Of course, that is what parents are for.
Posted by PzkwVIb (462 comments )
Link Flag
right to privacy
Where does Big Brother's reach stop? Do people no longer have a right to privacy? Thank you Google for standing up for your rights and our rights!
Posted by tracie101 (1 comment )
Reply Link Flag
The dangerous path we follow
I'm curious, if Google is so tied into the GOV, why is this story being KILLED on CNN, (where it's reduced to a footnote), Fox (where it's not mentioned) Cspan (where they dare not mention it) and MSNBC?

We're witnessing a horrible and audacious infringement upon freedoms and upon the basic decency of a safe and secure environment for data. The free press and free speech we've enjoyed has built this country, forged into a strong and noble force in the world. It has made a sanctuary for us and the world. But the very foundations that have been our black guard against this very criminalization are being destroyed. Our pillars are being attacked and with them, our sanctuary.

Imagine where the world is going once the only PRIVATE companies large enough to fight the Government are overthrown by these petty arguements and erroded by the mire of burocrocy and beaten into a bland corporate pulp that merely rolls over whenever an order is given.

That is not the America we were to be. We are becoming an America plagued by fear and reigned to the failings of small men without passion. Men who attack the very foundations of enterprise and self determination. It is our heart and daring that makes us strong. Americans should be defined by the ability to secure common decency beyond any bureaucratic law. This is with a view that the individual is sacred and justice will be carried not as an ultimate force to bludgeon our people, but to guide and mold our SOCIETY. To risk and ruin the freedoms of society in order to condemn a few individuals is an atrocity to the American heart and tradition.
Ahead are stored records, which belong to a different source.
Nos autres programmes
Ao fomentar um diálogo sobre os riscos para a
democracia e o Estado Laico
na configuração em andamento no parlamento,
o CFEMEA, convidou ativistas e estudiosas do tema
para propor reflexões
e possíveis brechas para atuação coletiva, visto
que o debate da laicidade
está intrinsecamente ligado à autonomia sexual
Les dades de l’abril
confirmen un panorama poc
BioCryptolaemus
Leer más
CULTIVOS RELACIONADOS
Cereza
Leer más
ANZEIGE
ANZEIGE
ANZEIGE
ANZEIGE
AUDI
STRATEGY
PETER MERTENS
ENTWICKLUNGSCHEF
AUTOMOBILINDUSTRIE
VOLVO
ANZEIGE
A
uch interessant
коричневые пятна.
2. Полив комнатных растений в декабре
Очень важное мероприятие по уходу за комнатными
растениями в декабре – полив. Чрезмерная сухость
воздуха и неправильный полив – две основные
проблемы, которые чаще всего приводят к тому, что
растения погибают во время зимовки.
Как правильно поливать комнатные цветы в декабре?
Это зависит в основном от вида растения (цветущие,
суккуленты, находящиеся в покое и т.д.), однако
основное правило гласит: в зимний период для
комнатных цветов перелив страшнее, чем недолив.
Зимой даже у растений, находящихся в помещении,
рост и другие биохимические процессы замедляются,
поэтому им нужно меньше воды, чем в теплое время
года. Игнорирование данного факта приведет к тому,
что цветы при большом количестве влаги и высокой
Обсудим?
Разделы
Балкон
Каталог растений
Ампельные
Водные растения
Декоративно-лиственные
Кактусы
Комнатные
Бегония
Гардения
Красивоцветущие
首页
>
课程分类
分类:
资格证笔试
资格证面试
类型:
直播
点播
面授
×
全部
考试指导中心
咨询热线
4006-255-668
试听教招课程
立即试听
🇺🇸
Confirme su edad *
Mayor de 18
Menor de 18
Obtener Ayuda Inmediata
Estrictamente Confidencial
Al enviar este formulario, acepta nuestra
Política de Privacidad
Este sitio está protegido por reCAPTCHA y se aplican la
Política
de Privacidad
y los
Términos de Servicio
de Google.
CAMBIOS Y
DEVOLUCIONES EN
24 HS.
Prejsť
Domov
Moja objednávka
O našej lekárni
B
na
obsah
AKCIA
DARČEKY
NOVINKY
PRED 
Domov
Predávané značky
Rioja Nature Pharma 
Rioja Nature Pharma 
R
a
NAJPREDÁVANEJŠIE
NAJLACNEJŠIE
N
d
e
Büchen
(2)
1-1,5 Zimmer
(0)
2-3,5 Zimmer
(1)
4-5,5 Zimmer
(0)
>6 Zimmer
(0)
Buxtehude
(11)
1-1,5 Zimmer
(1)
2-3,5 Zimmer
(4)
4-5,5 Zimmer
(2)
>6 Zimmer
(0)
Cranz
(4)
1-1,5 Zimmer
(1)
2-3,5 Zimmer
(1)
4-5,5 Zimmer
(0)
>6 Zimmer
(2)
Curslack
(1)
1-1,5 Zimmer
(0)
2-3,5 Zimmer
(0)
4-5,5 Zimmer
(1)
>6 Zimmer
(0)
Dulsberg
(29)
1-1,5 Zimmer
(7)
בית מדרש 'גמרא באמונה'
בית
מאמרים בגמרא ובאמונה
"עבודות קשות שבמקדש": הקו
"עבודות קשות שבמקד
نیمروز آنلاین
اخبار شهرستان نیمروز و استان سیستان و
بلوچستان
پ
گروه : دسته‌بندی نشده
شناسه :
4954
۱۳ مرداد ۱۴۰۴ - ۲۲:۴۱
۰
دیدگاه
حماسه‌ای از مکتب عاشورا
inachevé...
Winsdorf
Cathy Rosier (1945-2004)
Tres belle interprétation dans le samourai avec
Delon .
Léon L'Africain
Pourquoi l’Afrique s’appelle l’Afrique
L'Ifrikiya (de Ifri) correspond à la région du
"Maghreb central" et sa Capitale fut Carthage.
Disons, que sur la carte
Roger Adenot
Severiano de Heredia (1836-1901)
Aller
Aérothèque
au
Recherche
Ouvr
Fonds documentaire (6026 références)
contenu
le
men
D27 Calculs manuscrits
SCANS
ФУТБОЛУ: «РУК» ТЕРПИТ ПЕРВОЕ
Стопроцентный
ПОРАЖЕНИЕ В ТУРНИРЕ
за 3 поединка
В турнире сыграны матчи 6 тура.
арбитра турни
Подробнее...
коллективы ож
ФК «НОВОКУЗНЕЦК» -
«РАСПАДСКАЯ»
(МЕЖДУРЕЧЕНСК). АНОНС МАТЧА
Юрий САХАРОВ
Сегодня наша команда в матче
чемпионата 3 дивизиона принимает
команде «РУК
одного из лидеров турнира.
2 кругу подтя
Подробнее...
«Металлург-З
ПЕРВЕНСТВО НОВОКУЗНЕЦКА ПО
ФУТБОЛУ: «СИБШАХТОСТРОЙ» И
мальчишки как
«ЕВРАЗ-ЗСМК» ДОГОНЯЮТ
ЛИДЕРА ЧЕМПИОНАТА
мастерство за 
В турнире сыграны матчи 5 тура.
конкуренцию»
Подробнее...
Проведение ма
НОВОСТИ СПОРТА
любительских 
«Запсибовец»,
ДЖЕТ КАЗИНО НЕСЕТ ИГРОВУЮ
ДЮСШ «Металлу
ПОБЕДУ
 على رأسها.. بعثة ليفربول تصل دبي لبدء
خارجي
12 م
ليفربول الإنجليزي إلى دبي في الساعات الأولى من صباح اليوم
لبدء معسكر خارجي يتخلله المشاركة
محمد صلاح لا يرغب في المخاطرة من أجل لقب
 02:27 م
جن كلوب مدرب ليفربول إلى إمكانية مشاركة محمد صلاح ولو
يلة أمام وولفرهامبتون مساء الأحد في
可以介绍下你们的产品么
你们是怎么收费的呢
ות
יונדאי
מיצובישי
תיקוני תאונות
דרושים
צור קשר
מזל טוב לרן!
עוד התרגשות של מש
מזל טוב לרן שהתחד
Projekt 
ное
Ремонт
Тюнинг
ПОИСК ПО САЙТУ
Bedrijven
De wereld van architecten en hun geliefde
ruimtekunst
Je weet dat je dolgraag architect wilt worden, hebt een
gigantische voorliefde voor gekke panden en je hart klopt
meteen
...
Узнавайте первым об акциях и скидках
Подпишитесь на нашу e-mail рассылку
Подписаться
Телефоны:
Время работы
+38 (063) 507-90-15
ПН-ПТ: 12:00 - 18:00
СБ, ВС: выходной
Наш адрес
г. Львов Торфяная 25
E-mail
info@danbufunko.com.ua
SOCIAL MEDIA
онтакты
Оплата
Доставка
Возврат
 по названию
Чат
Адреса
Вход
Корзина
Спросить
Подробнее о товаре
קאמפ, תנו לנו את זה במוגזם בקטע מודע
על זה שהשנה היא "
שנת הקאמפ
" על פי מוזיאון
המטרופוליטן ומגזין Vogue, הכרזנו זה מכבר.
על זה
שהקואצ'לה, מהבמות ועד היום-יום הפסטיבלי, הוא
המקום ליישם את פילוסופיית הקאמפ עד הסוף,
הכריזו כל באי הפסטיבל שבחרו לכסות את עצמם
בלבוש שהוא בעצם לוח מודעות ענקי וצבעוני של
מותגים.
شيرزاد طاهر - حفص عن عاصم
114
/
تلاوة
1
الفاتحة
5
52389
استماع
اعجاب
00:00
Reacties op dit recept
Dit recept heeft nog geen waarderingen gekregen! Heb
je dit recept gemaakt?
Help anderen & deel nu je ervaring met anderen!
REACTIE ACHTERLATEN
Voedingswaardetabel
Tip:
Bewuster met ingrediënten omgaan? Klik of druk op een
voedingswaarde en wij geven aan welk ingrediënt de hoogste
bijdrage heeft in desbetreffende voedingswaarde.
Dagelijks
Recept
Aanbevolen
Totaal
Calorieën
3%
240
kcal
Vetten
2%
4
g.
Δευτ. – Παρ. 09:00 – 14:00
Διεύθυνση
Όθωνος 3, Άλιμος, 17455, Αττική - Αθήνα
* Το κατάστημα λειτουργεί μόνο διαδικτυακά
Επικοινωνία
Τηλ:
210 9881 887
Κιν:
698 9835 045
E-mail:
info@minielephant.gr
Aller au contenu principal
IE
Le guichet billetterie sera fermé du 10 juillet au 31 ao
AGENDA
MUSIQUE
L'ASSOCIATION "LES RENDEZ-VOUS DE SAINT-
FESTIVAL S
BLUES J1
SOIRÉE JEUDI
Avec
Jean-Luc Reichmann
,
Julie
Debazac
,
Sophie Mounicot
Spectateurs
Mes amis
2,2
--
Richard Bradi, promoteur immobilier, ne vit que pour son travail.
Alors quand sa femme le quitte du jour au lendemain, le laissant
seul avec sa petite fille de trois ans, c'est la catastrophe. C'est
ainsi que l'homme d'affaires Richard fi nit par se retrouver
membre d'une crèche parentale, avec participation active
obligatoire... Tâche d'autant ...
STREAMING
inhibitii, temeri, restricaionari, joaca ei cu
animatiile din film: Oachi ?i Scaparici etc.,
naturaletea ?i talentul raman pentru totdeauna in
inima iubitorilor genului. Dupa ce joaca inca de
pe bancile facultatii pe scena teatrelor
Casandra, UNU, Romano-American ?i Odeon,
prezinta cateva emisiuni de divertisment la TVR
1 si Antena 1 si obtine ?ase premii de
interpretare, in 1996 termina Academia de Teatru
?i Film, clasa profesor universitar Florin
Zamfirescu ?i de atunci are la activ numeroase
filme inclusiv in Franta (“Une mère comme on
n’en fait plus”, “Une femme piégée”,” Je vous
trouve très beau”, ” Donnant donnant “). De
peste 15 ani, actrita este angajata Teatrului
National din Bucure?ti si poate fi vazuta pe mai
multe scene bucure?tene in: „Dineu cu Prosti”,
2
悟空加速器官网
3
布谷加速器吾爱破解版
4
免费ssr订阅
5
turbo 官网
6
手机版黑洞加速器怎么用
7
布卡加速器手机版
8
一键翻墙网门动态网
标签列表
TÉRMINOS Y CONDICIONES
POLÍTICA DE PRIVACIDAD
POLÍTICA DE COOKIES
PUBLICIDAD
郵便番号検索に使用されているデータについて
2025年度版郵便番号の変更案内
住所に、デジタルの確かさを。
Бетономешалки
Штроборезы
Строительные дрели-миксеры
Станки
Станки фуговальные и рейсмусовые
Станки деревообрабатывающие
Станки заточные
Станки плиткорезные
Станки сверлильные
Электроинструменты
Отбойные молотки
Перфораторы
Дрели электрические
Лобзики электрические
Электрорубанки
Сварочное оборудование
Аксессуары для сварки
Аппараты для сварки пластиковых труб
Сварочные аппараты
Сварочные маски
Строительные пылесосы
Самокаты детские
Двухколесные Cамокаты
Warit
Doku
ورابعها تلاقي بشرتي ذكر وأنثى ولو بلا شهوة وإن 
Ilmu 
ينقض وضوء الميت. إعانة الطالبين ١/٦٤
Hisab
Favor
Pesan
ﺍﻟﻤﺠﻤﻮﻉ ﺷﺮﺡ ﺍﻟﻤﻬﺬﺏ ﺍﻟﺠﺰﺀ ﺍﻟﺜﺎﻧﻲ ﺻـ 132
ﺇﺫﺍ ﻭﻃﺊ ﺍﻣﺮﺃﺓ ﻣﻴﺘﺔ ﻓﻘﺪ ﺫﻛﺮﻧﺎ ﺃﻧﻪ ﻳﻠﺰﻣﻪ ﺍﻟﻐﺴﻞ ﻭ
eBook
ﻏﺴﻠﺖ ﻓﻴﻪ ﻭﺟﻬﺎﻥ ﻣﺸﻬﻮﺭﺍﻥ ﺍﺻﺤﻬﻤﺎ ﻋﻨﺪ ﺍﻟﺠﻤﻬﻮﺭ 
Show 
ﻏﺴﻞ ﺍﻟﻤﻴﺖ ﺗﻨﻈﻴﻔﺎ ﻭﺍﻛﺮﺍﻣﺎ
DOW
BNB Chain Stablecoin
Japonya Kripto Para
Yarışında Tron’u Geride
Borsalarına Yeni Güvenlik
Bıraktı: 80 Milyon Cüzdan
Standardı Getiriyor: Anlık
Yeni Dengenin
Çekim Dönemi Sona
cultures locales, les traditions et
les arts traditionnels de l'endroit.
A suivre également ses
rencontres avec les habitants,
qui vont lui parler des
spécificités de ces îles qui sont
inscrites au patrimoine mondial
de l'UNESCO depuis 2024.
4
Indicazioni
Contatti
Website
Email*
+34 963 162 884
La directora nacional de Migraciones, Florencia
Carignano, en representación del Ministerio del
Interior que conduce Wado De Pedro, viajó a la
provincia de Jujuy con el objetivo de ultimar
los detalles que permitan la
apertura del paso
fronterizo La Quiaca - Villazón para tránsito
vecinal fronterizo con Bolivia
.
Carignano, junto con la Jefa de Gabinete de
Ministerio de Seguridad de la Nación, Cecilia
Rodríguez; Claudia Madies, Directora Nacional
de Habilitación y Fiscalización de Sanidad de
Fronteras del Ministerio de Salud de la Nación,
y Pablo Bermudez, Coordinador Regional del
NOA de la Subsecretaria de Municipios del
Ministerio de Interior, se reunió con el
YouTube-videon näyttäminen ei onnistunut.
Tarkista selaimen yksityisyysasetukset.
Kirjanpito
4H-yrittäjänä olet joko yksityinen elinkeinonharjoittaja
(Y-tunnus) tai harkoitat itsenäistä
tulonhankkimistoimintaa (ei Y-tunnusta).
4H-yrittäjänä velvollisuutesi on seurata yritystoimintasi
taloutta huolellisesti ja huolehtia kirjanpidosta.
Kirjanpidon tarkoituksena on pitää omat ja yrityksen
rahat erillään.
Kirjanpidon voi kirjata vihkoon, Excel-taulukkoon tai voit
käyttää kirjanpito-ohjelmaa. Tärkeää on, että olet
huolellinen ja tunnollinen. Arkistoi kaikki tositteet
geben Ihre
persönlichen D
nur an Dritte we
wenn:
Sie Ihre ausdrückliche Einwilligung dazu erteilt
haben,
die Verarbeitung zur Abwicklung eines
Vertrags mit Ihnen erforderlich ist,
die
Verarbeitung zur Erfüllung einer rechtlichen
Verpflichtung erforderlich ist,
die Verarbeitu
We need our private enterprises to be as secure as our skyscrapers. We need our government to protect our rights as citizens and businesses. Do not engage in battles to destroy them. Once those are gone, everything else will follow. You will have no sanctuaries against the tyrannies of this world.

Please, look to our fathers. . . Jefferson, Franklin, Hamilton. . . please understand that you can not cut out your heart for fear of its beating and expect the body to live.